Last-Modified: Wed, 29 Jan 2025 16:20:20 GMT
Vary: accept-encoding, accept
Set-Cookie: _cfuvid=hY7zxXExF2P4mja1cX6ynhOfcoAuJzxR42SmGTiLJvY-1738241676925-0.0.1.1-604800000; path=/; domain=.npmjs.org; HttpOnly; Secure; SameSite=None
Server: cloudflare
Success! We got a single byte, and a 206
status response. Is that enough?

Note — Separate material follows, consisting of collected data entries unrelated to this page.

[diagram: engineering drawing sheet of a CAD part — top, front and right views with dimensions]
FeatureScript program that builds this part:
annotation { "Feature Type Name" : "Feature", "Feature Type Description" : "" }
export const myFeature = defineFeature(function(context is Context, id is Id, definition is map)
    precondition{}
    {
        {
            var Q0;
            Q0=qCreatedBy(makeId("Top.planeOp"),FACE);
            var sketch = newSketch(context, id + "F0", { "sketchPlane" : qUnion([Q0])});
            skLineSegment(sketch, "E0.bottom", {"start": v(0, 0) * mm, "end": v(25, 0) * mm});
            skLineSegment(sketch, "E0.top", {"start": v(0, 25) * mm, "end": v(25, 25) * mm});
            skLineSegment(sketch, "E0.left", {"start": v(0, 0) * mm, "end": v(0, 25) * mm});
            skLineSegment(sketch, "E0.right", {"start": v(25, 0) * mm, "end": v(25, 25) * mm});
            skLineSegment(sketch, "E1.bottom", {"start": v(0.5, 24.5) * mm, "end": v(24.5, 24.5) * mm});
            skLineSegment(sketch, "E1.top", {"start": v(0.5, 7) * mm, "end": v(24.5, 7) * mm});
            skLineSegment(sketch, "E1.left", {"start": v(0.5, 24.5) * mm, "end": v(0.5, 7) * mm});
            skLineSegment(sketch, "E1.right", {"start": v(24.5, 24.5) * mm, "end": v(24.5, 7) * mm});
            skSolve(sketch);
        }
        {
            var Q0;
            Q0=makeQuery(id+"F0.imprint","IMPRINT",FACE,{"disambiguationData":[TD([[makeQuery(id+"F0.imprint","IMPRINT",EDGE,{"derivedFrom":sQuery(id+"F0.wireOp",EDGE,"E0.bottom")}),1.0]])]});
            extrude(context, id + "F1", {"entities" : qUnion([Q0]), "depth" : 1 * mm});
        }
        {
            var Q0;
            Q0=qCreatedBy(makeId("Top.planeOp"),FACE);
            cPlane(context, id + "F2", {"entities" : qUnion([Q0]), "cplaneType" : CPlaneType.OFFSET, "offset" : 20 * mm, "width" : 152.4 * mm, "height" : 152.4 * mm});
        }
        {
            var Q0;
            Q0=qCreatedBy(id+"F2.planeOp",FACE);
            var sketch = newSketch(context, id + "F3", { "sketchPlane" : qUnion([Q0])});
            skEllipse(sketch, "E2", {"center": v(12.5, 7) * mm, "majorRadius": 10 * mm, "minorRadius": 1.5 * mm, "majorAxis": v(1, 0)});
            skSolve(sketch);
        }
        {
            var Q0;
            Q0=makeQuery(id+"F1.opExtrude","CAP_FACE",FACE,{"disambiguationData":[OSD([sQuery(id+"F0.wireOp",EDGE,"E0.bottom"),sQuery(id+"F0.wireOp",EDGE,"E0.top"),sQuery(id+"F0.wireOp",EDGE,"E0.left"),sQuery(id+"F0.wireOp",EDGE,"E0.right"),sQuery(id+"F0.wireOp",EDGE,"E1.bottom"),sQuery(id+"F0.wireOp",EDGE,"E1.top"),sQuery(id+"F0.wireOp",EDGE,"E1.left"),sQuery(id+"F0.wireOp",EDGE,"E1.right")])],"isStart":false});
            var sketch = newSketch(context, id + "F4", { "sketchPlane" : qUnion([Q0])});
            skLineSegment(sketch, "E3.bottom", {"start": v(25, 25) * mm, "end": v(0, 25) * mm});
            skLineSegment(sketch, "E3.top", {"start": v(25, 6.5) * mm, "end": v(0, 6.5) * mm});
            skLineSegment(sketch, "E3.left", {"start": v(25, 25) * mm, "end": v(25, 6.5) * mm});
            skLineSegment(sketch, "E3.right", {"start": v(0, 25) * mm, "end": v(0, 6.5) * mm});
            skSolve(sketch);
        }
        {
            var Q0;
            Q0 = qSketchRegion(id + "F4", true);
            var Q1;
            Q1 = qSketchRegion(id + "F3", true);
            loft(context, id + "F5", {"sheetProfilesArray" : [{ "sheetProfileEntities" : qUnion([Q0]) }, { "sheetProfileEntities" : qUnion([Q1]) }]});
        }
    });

I
honestly don’t think so, considering that the server returns an ETag
. But if
that’s the only alternative, I’ll happily stick with it, although it feels a
really, really hacky solution.
Contacting NPM Support
I raised a ticket with NPM support to understand what is going on, but so far, I haven’t found a suitable alternative.
Will update this once I get a response from the fine folks at NPM.
One month later, I got the following reply from NPM Support:
So sorry for the oversight and delay addressing your concerns.
As previously mentioned, with the behavior you're seeing with the If-None-Match
header for registry.npmjs.org, it’s not expected for it to always send the full
payload when the ETag matches. Normally, if the If-None-Match header matches the
ETag returned by the registry, the server should respond with a 304 Not Modified
status, not the full payload.
It might be worth checking if there's anything else in the request (such as
additional headers or network issues) affecting the behavior.
As we’ve reached the maximum allowable time for keeping this ticket open, we
will be closing it. However, the issue is documented and escalated it to our
engineering team for further resolution.
We will continue working on this and encourage you to check periodically for any
updates on the status. I'll reach out with any updates.
We truly appreciate understanding throughout this process.
So… Not fixed, and perhaps won’t be. Bummer.